Stanley organizes, Yuen coaches unified sports team

Siri Christopherson, Sports Editor

Students with and without disabilities are playing on a basketball team together for the first time in Liberty’s history through a program called Unified Sports. Unified Sports is a branch of Special Olympics, the world’s largest sports organization for people with intellectual disabilities, and this year, Crystal Stanley wanted to bring it to Liberty. Stanley is one of Liberty’s Special Education teachers and creator of Patriots United club, which includes students with disabilities and those without and increases awareness of disabilities.

“I was involved with Special Olympics for years and years, and it’s been a passion of mine,” Stanley said. “Being a part of your school and community is so important to each of us, and this is just a way to get the kids in [my] classroom as a part of their school and the activities.”

The team is coached by Kaela Yuen, a Liberty teacher who is on maternity leave this year. Yuen, who played basketball at the University of Oregon, professionally overseas, and for the Canadian National Team, has had experience working with students of varying abilities in athletics, as her mother taught in a special education classroom when she was in high school.

“It has always been a dream of mine to offer my passion and gifts for basketball to younger people,” Yuen said. “I also strongly believe in the power of sport to celebrate diversity, bring about unity, and promote inclusion, so coaching this team was a no-brainer.”

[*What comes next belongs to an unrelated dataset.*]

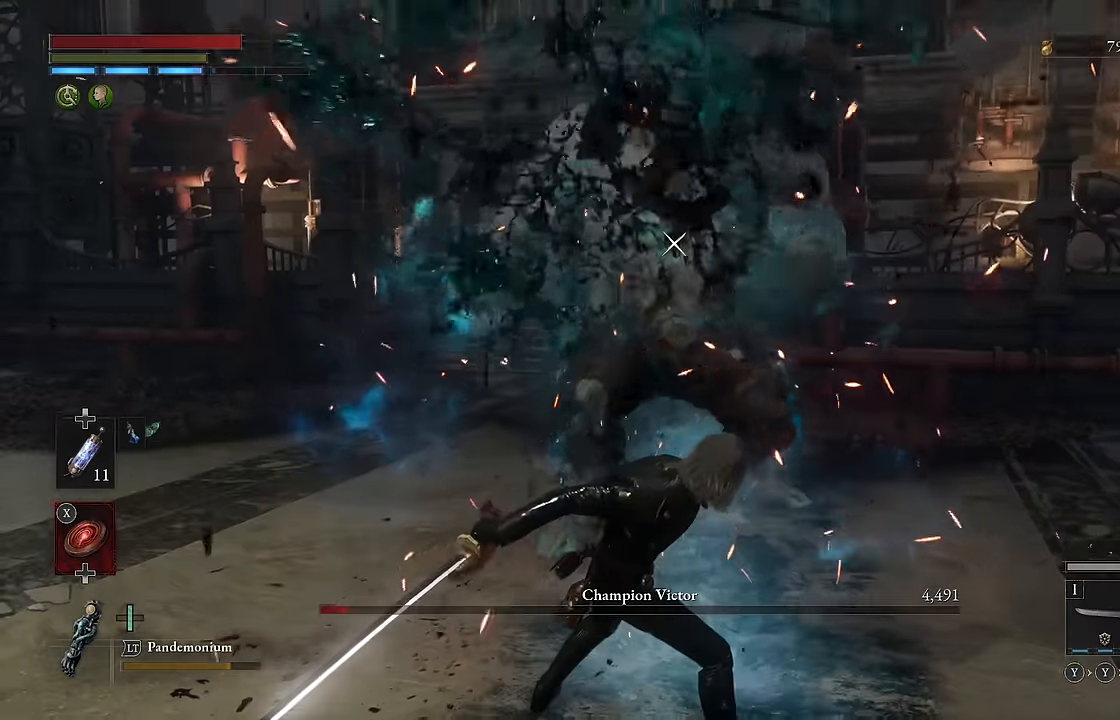
{"dt_ms": 500, "buttons": ["R2"], "left_stick": "center", "right_stick": "center", "events": []}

The players look forward to Yuen’s practices as a fun time to get their energy out and learn new skills.

“If you have a basketball practice, you can learn triple threats,” junior Ayman King said. “That means you dribble, or pass, or make a basket.”

“You can make baskets. Or dunk the ball. It’s fun because I can exercise and run back and forth,” Tappan said.

The players certainly feel included as part of a unified whole, practicing together on Saturdays and bonding as a team. So what’s it all about?

“It’s about having fun with the whole team and trying to do the moves we learn, the plays, passing the ball,” sophomore Hannah Jorgenson said. “We’re still working on precision moves, syncing up the team.”

Senior Noah Wright agreed, citing that the practices are no different from any other practice.

““We go out there, we do warmups, we do drills, we learn new things, and we just have a lot of fun,” Wright said.

The Unified team will begin games every Saturday from mid-January to February. The Districts game is on February 10, and finalists move on to the State tournament in Wenatchee March 3 to 5.

The team gets to use old uniforms and basketballs that Liberty’s basketball team gave them. More importantly than the gear, though, the players get a sense of school camaraderie.

“It was exciting for us, just feeling like a team,” Jorgenson said.